H2O2 is a relatively benign and selective oxidant, which has motivated research into scalable methods for H2O2 production and the design of catalysts to perform oxidations with H2O2. The energy intensive anthraquinone oxidation process is the standard for H2O2 production, however, alternatives such as electrocatalytic oxygen reduction and the direct synthesis of H2O2 have significant potential. Recent publications have investigated the reactor design, the mechanism for H2O2 formation, and the synthesis of increasingly selective catalysts and have demonstrated the role of proton–electron transfer in H2O2 formation and improving selectivities by alloying transition metals.

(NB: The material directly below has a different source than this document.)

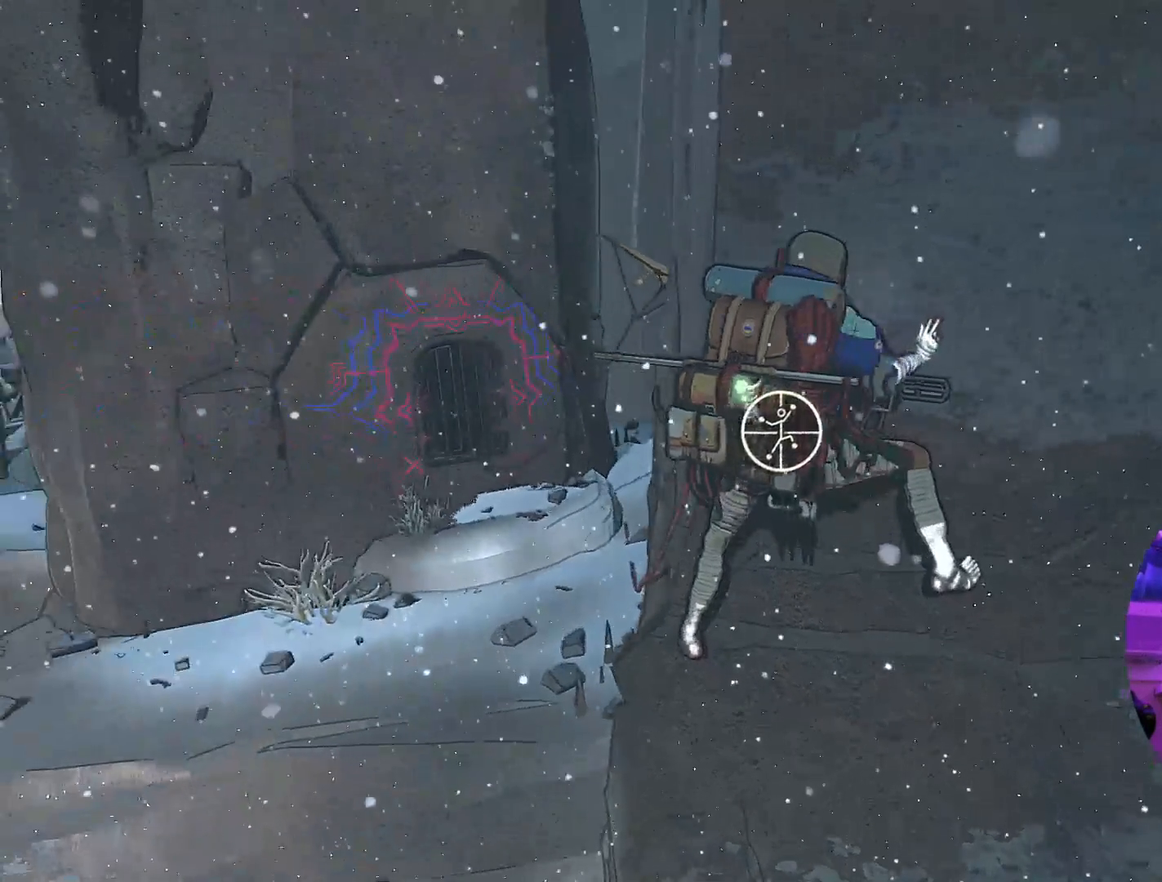
{"buttons": ["R1"], "left_stick": "center", "right_stick": "center", "events": [[33, "right_stick", "right"], [483, "right_stick", "center"]]}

H2O2 is a relatively unstable molecule which readily decomposes over a catalyst, making it difficult to use H2O2 for many oxidation reactions selectively. As such, there is extensive research on the use of H2O2 for different oxidation reactions, with the most common being olefin epoxidation. Olefin epoxidation is readily catalyzed by transition metal substituted zeolites, polyoxometallates, metal oxides, and homogeneous coordination compounds. These catalysts activate H2O2 to form many reactive intermediates, which possess selectivities for the epoxidation of olefins that reflect electronic properties of the reactive intermediate and the substrate. Ideally, H2O2 could be used for epoxidations within a single reactor (i.e., tandem catalysis), which would reduce costs from purification and transportation of H2O2. However, performing these reactions together typically provides poor epoxidation selectivities due to over-oxidation products. These chemistries are industrially relevant and present many unanswered questions of fundamental interest that warrant future investigation.